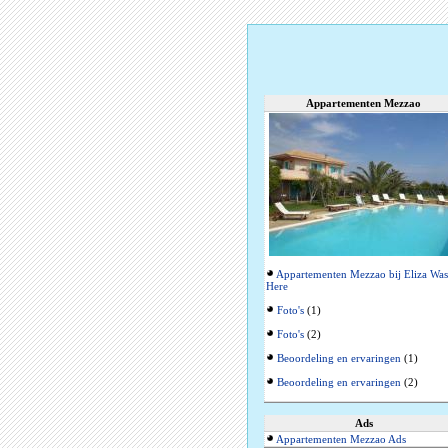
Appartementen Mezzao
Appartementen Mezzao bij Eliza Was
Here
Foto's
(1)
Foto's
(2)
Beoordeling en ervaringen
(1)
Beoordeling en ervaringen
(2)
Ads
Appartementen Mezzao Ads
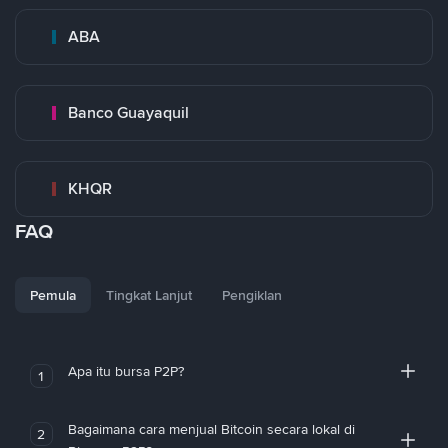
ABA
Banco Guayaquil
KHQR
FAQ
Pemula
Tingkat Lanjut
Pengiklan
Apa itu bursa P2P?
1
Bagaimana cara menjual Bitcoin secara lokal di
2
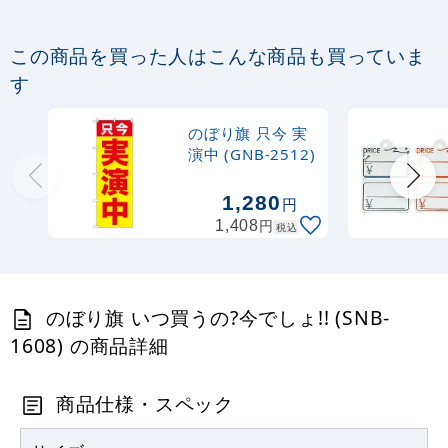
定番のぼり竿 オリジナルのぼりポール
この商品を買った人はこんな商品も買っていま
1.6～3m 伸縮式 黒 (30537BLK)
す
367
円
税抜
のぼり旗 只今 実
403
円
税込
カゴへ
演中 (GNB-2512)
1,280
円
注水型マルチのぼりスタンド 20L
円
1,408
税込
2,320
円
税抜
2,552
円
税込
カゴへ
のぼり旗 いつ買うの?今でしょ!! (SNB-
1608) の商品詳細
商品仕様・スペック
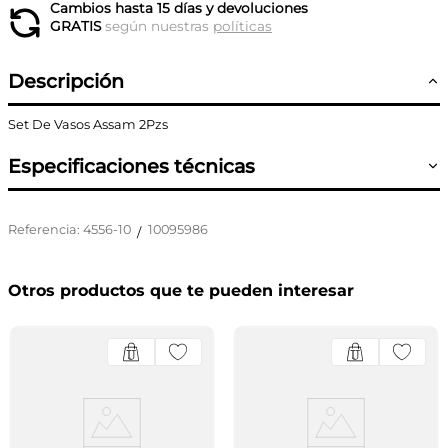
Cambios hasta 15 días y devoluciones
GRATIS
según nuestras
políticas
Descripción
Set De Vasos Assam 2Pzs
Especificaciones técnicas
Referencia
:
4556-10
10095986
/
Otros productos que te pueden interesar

◇ ◇ ◇ ◇ ◇ ◇ ◇

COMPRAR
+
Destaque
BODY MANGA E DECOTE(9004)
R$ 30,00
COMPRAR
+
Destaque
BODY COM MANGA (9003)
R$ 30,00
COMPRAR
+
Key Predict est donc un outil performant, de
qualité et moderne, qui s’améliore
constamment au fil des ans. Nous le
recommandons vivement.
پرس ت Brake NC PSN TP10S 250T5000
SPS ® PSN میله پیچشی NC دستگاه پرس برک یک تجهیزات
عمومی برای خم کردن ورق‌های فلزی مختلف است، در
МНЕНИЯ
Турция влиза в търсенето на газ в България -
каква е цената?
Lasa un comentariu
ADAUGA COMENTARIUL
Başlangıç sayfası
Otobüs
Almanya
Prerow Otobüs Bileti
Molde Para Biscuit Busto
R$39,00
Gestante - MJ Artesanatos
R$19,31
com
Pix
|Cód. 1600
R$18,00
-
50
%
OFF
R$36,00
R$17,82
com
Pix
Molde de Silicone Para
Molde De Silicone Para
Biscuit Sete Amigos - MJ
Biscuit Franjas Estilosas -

◇ ◇ ◇ ◇ ◇ ◇ ◇

Problem -
Retype, word for word, the lines starting with the one that contains "Cambios hasta 15 días y devoluciones" and going on through the one that contains "Otros productos que te pueden interesar", both included.

Expected output -
Cambios hasta 15 días y devoluciones
GRATIS
según nuestras
políticas
Descripción
Set De Vasos Assam 2Pzs
Especificaciones técnicas
Referencia
:
4556-10
10095986
/
Otros productos que te pueden interesar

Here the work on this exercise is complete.